To-do item = Copy out the text of the records word for word, from the line with "She will deliver" down to the line with "is an assistant professor of acting", both included. Leave out everything else.

Data listing =
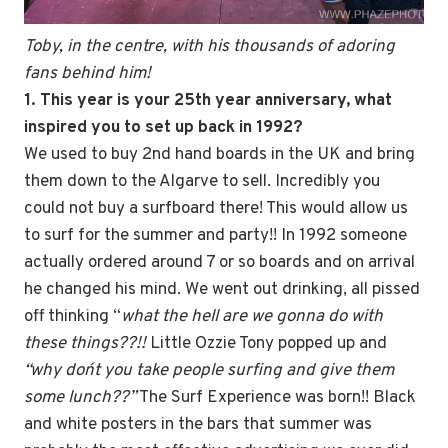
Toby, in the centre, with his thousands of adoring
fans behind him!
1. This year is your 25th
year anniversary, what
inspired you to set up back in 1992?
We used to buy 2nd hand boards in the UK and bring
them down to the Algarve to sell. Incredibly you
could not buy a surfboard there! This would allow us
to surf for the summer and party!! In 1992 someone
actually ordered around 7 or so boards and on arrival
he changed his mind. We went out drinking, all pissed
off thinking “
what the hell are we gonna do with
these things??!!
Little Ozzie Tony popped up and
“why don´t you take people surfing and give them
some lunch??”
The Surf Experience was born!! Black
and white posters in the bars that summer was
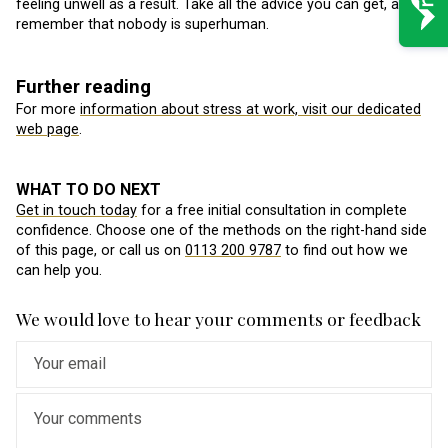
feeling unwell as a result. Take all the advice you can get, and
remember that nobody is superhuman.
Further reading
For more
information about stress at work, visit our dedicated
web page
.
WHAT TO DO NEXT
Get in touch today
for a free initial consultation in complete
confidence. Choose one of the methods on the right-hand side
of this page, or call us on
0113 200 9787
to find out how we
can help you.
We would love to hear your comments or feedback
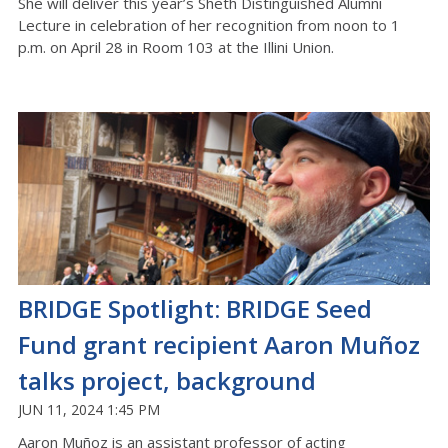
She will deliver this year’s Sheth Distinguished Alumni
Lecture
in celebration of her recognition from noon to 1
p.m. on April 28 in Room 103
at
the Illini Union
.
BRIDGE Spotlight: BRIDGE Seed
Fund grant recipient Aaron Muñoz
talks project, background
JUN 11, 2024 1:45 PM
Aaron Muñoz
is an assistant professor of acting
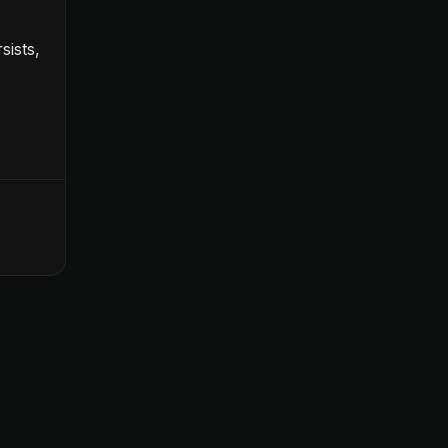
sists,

--

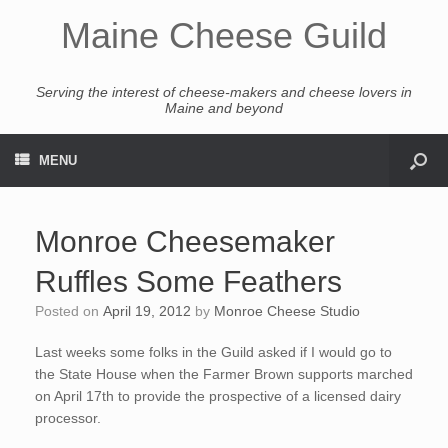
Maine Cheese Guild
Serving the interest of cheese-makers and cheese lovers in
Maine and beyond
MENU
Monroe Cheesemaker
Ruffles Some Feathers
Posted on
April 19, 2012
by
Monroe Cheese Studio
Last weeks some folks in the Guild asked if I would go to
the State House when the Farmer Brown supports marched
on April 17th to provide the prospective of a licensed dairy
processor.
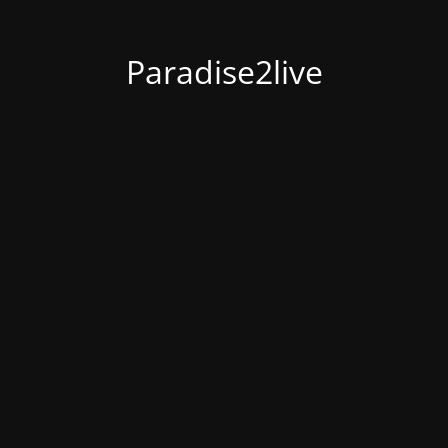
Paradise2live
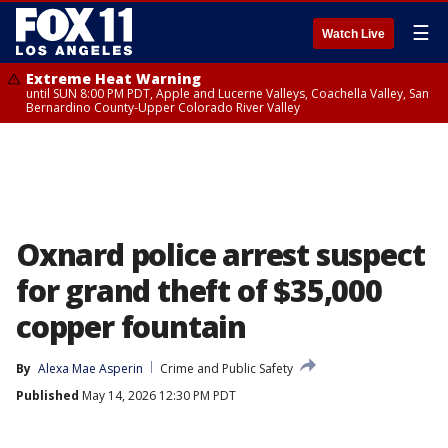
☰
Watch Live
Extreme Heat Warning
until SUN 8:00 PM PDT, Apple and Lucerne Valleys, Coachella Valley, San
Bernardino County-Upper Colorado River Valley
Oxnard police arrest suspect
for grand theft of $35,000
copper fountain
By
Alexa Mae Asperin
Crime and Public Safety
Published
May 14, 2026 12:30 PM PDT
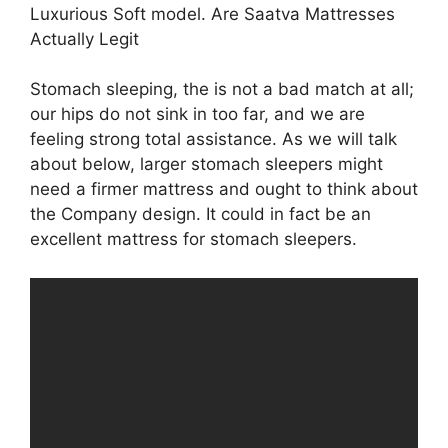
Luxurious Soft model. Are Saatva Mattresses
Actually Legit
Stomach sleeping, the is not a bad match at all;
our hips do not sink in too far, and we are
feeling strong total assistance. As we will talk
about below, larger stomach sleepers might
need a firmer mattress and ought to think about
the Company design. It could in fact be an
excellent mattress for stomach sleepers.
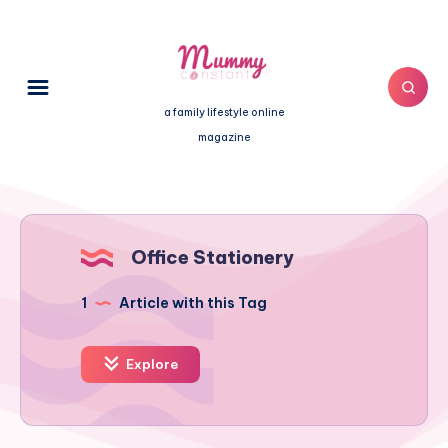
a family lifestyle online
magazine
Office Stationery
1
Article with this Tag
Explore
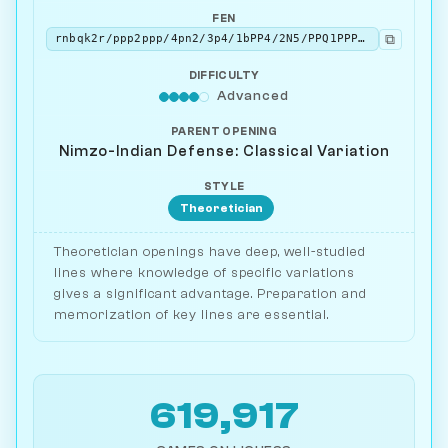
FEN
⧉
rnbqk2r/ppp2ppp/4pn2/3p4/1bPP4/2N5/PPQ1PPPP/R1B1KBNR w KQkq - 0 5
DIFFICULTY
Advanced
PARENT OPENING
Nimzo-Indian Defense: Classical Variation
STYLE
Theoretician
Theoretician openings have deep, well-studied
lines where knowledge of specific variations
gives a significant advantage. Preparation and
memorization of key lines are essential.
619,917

==

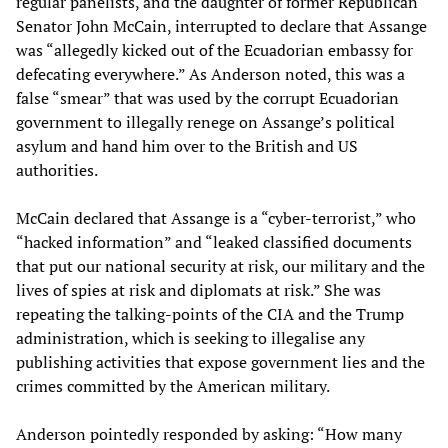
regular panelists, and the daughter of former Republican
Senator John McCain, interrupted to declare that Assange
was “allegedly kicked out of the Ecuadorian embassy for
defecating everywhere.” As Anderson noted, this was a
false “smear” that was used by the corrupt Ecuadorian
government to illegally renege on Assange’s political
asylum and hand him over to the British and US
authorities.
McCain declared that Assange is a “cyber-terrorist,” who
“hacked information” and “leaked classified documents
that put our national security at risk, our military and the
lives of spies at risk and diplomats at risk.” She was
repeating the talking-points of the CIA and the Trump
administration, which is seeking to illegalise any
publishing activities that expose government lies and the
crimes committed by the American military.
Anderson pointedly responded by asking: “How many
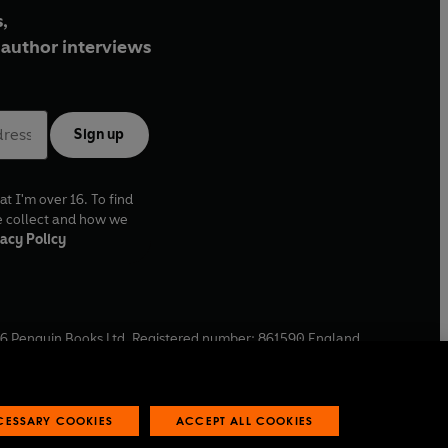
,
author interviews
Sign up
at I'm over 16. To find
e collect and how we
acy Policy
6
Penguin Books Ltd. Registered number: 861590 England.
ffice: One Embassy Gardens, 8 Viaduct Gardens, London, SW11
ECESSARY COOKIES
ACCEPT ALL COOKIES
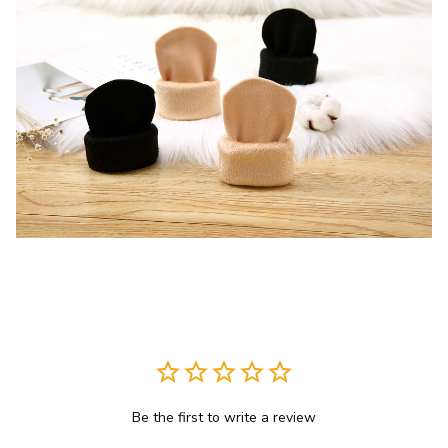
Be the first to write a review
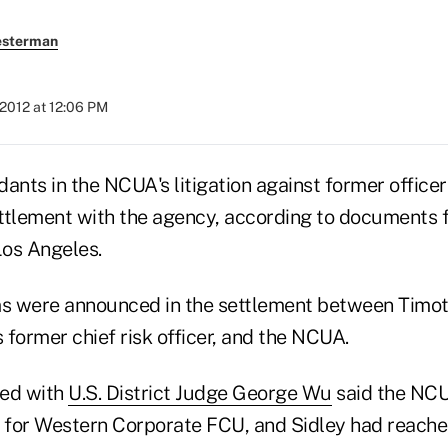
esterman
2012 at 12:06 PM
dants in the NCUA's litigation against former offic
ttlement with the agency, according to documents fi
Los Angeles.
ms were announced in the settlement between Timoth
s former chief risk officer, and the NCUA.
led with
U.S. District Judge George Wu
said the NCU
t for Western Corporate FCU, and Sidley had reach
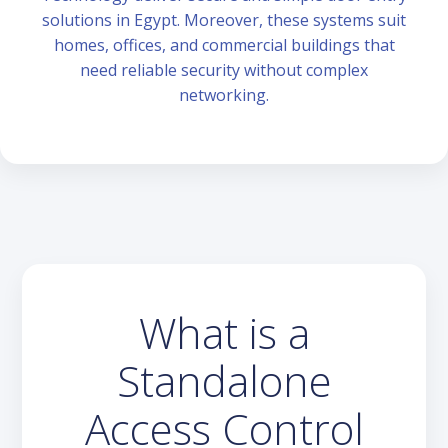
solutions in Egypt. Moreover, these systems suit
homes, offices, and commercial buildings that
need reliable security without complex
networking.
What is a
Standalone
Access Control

Written response =
She will deliver this year’s Sheth Distinguished Alumni
Lecture
in celebration of her recognition from noon to 1
p.m. on April 28 in Room 103
at
the Illini Union
.
BRIDGE Spotlight: BRIDGE Seed
Fund grant recipient Aaron Muñoz
talks project, background
JUN 11, 2024 1:45 PM
Aaron Muñoz
is an assistant professor of acting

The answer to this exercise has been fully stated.